Para el creyente que sirve en el ejército, esto significa que su labor puede ser parte del orden que Dios permite en el mundo caído, especialmente cuando su propósito es defensivo y protector. Para quien escoge la objeción de conciencia, la visión del reino donde las espadas se convierten en arados (Isaías 2:4) es igualmente bíblica. Ambas posiciones son sostenidas por personas que aman la Biblia y a su prójimo.
Una oración por la paz y por quienes sirven en tiempos de conflicto
Si estás en el servicio militar, o tienes a alguien cercano que lo está, o simplemente buscas paz en un mundo en conflicto, puedes hacer esta oración:
"Señor, Tú eres el Dios de la paz. Conoces mejor que nadie el peso que carga quien tiene que tomar decisiones en tiempos de guerra, y el dolor de las familias que envían a sus seres queridos al frente.
Protege a quienes sirven con integridad, que hacen su labor para defender a los inocentes y no por crueldad ni por gloria personal. Que en medio del conflicto puedan conservar su humanidad y su compasión.

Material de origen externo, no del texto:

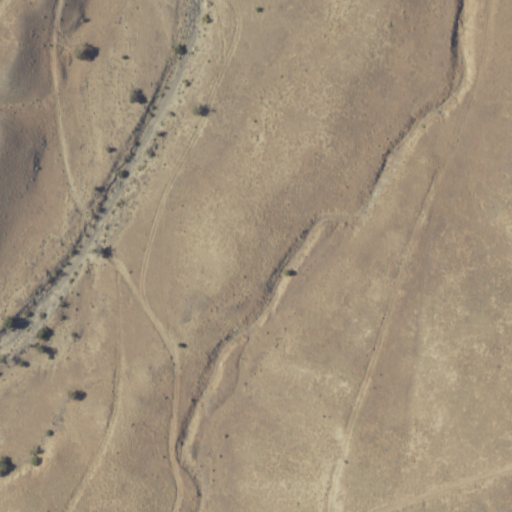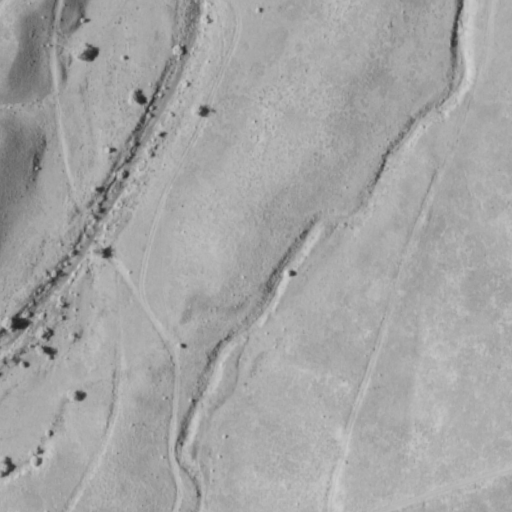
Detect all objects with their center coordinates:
road: (2, 3)
river: (127, 190)
road: (79, 253)
road: (414, 256)
road: (197, 402)
road: (417, 482)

Habla a los líderes del mundo. Que haya más constructores de paz que arquitectos de guerra. Que los intereses económicos o políticos no sean razón suficiente para mandar a morir a jóvenes que merecen vivir.
Y en mi propia vida, ayúdame a ser un pacificador en los conflictos cotidianos que me rodean. Que la paz que Tú das — que sobrepasa todo entendimiento — guarde mi corazón y mi mente. En el nombre de Jesús, Amén."